Independente disto, está estabelecido, começando com Kahneman & Tversky
(1979), que, em muitas situações, a distribuição de preferências efetivamente
observada se desvia da aplicação racional das informações e modelos teóricos de
que o tomador de decisão dispõe. A quantificação desses desvios, catalogados de
forma sistemática em McFadden (1999), vem sendo desenvolvida nas últimas
décadas. Seguimos aqui a idéia de Gomes & Lima (1992) de derivar a forma
funcional que melhor espelhe as distorções objetivamente encontradas.
No caso das corridas, no frêmito do fechamento das apostas é possível que
fatores emocionais desviem na mesma direção o comportamento dos apostadores do
objetivo de beneficiar-se das possíveis distorções na relação de custo/
benefício de cada aposta. Dentre estes fatores, destacam-se, de um lado, a
conveniência de fundamentar a escolha em uma comparação simples e, de outro, a
insegurança inerente ao resultado de qualquer procedimento racional de escolha,
dados os fatores que é sempre preciso deixar fora do modelo racional de
análise, por melhor que seja. A conjugação destes dois princípios levaria a
concentrar as apostas nas opções de maior probabilidade e a calcular a chance
das outras opções comparativamente em relação a essas. Além disso, motivações
puramente emocionais, discutidas por Ali (1977) e Thaler & Ziemba (1997),
atuariam no sentido de elevar a proporção das apostas nas opções muito pouco
prováveis.
Substituindo ordenações iniciais de preferência pelas probabilidades de cada
opção ser a preferida, obedecemos aos dois princípios acima explicitados, de
simplificação e de incerteza, e produzimos, também, aproximação entre as
preferências pelas opções menos viáveis. Esta substituição é aqui aplicada a
dois fatores: a preferência derivada do desempenho passado dos competidores,
fornecida pelo handicappeur oficial do hipódromo ao elaborar o programa dos
grandes prêmios, antes da assinatura dos compromissos de montaria pelos
jóqueis, e a preferência exercida pelos jóqueis.
Tem sido observada, também, em diferentes situações, uma maior distância entre
as opções com maior probabilidade de sucesso, conduzindo a uma distribuição de
probabilidades aproximadamente exponencial. Um levantamento de situações dessa
natureza é apresentado por Lootsma (1993). Como a distribuição de preferências
baseada nas probabilidades de cada opção ser a preferida tem uma forma próxima
da exponencial, se conseguirmos, através dela, explicar a formação de
preferências, estaremos trazendo mais um elemento de convicção favorável à
aproximação exponencial.

> **O problema**: Segundo o trecho sobre apostas em corridas, quem fornece a preferência derivada do desempenho passado dos competidores? Responda em poucas palavras, por favor. As linhas não têm nenhum papel aqui.

> **Informações extraídas**:
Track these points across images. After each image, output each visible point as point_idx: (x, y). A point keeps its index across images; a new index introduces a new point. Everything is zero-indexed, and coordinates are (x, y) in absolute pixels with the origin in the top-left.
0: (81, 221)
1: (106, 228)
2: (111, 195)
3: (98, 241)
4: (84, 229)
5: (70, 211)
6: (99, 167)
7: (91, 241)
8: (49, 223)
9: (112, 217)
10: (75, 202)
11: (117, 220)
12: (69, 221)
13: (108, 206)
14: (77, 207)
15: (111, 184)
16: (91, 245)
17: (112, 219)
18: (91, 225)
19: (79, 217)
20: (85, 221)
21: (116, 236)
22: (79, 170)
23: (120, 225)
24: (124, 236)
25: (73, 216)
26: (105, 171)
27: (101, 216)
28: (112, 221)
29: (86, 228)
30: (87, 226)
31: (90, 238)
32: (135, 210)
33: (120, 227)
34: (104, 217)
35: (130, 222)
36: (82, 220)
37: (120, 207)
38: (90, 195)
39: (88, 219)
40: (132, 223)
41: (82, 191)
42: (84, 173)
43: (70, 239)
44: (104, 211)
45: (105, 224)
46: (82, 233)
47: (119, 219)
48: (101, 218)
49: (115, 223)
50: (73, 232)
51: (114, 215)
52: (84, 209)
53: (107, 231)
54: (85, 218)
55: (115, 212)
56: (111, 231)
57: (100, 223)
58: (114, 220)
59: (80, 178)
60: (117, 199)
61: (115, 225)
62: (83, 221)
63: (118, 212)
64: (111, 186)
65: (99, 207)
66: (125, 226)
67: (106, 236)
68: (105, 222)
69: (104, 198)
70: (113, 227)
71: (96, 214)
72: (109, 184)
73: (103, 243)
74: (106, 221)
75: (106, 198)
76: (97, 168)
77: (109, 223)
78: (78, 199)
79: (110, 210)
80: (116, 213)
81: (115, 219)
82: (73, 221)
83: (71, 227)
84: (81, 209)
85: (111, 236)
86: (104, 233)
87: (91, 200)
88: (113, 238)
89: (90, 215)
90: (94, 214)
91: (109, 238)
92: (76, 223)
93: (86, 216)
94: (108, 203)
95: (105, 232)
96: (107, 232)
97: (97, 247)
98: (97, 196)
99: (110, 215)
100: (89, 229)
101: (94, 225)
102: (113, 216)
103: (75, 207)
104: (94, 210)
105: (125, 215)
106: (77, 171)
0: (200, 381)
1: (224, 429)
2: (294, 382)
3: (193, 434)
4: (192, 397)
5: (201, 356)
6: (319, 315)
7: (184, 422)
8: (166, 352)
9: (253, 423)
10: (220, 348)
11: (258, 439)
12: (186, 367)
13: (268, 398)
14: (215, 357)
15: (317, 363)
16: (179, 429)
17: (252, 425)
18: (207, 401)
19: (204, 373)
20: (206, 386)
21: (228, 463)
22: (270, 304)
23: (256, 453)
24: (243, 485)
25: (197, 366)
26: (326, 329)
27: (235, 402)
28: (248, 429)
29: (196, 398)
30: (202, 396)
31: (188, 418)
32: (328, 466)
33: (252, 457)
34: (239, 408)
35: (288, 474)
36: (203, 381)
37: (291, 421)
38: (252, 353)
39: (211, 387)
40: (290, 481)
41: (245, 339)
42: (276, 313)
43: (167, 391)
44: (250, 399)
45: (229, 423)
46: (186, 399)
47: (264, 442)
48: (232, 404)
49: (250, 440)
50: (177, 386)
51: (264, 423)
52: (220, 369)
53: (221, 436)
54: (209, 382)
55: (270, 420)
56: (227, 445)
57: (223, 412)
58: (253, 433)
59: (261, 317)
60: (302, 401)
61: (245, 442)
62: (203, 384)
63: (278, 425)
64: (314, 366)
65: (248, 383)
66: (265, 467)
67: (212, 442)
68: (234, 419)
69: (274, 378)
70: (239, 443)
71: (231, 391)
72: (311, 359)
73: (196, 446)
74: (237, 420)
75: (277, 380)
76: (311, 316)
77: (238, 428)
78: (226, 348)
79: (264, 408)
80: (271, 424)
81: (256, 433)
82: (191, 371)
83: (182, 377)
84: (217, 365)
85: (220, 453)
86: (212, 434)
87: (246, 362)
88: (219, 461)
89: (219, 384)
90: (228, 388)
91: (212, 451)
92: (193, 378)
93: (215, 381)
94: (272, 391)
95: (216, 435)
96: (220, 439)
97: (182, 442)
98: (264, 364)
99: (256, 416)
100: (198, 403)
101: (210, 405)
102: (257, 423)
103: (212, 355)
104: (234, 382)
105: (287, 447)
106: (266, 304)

> **Resolução detalhada**: O handicappeur oficial do hipódromo.